Importantly, Substack gets a percentage of reader pledges. In a nation where the media is badly biased, Substack deserves support for its willingness to publish without censorship. My message only reached people because Substack (and ZeroHedge, Citizen Free Press and The Brownstone Institute) provided platforms to me and other Coronamania dissenters. I began posting anti-Coronamania messages on Medium.com in March, 2020. When Medium deleted my account for telling the truth, I shifted to Substack. As Brownstone, Zero Hedge and CFP derive content from Substack, I would have reached almost no one without Substack.
No matter what happens, I’ll write what I think is true and worth saying, hopefully in a clear, interesting way. And I won’t hold back in order to avoid alienating anyone. I’ll know if I’ve run out of ideas. And readers will let me know by ceasing to support me.

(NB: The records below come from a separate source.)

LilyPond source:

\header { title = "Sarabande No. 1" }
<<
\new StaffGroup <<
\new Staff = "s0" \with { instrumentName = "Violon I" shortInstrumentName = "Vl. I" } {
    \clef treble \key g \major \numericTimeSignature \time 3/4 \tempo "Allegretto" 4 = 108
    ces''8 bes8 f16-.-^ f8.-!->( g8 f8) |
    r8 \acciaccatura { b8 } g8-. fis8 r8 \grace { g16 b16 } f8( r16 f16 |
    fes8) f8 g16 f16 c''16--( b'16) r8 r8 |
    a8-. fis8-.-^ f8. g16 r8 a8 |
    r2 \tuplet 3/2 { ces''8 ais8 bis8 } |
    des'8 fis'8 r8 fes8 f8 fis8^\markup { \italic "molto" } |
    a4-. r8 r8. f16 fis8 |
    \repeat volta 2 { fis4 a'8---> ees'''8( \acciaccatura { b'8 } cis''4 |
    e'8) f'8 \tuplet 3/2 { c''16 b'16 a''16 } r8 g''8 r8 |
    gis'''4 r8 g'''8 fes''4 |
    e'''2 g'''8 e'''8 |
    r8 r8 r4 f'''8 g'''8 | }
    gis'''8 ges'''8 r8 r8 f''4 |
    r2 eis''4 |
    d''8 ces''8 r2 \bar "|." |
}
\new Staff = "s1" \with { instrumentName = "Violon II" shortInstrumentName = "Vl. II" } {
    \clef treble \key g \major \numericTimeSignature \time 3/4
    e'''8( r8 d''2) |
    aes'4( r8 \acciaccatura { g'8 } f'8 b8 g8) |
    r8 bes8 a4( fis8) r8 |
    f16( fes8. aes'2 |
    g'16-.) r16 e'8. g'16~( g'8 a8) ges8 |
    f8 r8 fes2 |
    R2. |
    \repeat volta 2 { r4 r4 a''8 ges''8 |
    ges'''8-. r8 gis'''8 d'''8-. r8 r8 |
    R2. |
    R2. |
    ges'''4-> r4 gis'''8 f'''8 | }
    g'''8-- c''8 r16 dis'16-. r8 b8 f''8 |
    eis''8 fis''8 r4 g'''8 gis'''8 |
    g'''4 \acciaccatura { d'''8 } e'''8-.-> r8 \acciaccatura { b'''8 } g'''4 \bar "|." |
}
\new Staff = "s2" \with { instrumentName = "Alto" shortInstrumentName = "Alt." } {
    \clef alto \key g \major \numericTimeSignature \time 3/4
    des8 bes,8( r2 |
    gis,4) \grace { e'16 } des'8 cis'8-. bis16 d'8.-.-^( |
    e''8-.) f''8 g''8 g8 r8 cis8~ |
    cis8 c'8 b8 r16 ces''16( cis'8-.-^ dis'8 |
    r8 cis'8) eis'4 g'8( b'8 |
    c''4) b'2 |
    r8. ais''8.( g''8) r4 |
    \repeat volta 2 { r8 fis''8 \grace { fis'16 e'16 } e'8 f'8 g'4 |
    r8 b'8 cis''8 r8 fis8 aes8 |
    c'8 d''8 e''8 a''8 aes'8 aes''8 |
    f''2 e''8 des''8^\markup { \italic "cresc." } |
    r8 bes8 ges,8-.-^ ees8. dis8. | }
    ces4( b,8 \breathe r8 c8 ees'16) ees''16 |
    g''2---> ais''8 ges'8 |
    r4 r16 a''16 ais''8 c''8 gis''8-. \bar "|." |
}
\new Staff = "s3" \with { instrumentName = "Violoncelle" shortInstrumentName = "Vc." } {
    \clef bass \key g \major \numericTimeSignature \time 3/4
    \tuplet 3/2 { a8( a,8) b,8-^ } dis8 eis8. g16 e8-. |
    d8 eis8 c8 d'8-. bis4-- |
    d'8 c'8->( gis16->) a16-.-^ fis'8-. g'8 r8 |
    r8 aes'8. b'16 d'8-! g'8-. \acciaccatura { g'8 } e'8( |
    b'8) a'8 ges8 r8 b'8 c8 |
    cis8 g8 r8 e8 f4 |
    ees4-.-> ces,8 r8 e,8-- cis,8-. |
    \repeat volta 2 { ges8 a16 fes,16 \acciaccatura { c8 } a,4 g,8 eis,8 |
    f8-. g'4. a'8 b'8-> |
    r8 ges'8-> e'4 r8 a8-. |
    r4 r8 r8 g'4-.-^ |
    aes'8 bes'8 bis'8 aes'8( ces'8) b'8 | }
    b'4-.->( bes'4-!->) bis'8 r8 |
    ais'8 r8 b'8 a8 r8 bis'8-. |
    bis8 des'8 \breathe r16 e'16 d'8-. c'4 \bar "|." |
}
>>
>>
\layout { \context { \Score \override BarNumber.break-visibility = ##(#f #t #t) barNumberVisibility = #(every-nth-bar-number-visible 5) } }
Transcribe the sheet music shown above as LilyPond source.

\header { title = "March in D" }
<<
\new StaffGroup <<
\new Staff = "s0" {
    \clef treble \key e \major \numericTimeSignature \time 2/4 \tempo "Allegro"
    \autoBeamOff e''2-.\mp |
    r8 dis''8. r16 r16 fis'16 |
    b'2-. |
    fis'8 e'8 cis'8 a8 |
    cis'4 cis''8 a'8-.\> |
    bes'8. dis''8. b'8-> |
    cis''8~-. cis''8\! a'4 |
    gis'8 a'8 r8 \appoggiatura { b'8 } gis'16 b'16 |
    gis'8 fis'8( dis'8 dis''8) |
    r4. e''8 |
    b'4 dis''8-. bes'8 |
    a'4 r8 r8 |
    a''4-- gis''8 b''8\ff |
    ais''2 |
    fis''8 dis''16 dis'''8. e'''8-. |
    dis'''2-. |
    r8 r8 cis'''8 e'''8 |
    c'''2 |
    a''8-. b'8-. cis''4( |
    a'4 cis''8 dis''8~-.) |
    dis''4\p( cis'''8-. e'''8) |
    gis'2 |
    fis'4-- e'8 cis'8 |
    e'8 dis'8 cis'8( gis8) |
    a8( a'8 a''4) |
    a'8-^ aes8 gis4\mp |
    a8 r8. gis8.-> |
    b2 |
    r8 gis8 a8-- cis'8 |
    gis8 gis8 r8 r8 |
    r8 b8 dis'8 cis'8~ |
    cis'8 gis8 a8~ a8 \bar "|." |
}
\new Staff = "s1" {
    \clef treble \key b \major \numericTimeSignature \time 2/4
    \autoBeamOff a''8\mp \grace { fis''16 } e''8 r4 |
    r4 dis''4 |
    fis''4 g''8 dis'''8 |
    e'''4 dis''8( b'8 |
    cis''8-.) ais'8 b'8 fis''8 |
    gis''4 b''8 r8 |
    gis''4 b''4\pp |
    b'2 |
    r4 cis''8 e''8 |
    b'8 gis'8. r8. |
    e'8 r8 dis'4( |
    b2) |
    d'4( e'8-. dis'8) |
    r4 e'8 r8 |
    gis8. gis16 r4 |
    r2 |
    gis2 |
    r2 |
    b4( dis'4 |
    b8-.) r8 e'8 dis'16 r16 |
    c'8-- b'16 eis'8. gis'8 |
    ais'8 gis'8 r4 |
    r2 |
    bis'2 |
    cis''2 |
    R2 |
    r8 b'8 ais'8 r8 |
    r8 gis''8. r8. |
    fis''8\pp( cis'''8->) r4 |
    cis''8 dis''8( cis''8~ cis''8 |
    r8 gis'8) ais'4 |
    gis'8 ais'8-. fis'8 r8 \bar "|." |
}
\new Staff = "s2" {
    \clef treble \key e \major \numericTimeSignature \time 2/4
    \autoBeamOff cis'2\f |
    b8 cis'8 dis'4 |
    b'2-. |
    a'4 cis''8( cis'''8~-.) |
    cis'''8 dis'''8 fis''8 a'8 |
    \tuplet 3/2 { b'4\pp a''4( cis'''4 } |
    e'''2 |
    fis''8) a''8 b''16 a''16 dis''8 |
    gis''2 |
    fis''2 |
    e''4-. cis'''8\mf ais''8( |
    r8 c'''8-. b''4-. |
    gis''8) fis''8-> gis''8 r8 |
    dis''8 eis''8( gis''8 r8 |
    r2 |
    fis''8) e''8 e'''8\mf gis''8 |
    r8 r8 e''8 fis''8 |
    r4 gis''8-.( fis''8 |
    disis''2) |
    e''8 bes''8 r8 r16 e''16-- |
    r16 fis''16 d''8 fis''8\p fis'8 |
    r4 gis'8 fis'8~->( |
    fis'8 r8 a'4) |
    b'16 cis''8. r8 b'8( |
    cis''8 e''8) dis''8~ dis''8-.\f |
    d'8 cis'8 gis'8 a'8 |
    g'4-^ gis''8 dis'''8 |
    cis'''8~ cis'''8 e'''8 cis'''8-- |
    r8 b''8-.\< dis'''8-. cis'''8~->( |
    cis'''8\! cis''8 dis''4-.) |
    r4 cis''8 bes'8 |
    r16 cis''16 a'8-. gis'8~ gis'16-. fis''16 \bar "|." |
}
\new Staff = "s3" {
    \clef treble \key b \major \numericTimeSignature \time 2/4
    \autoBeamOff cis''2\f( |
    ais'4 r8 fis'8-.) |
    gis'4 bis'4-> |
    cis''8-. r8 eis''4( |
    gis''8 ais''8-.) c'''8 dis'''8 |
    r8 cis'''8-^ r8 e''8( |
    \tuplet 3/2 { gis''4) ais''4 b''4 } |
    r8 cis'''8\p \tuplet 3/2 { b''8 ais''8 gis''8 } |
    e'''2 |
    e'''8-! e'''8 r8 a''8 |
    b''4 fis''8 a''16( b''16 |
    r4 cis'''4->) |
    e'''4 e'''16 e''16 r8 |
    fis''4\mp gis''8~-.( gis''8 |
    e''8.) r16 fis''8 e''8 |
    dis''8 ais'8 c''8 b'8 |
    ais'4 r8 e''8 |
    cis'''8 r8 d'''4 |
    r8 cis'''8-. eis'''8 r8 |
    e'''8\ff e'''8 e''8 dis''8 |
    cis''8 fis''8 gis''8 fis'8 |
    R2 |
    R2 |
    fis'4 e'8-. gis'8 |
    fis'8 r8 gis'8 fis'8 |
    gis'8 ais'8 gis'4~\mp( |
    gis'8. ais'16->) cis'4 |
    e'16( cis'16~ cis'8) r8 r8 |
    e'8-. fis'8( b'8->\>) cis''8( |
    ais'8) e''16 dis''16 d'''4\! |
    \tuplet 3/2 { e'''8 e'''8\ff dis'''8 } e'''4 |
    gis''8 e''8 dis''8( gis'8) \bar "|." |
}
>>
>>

I won’t put up a paywall. Above all, I think of all of you as friends of inestimable value during a dark time. I’ve very much enjoyed meeting some of you in-person or speaking on the phone. If the world still feels crazier than usual to you and you want to discuss it, we can set up a time to talk via forecheck32 at g mail. If you’re passing through Central NJ, I would very much like to share some time with you; please stop by. I’m always down to share a meal or throw some ball or other or pull down my guitar and sing some songs together. Or just sit on my front porch, drink cool beverages, lament and laugh.
We’re all in this together. Except that when I say “all,” I mean only those of us who have seen the Scam, will never forget it and will never let others forget it. We are tribesmen, kindred spirits and unvaxxed-blood brothers and sisters.
Thanks for your writing, it has been one of a few beacons in the fog of the last few years. Like you, I have found great comfort in knowing there are others who saw this for what it was: a collective madness and one of the greatest scandals in history. You write with great clarity and humour. Thank God for Substack, Brownstone and others, for they have allowed those of us around the world (I’m Australian) who didn’t succumb, to find sanctuary in the sanity of others.
Mark, I love your articles, they are smart, intuitive and everything you say hits home, even your simple lifestyle resonates with mine. Just thought I’d let you know. You are a man of integrity and my dad loved Green Acres so your good in my books (oh and Hee-Haw too! It used to crack me up watching my Asian dad laugh his butt off over Hee-Haw, Green Acres, All in the Family and Sanford & Son!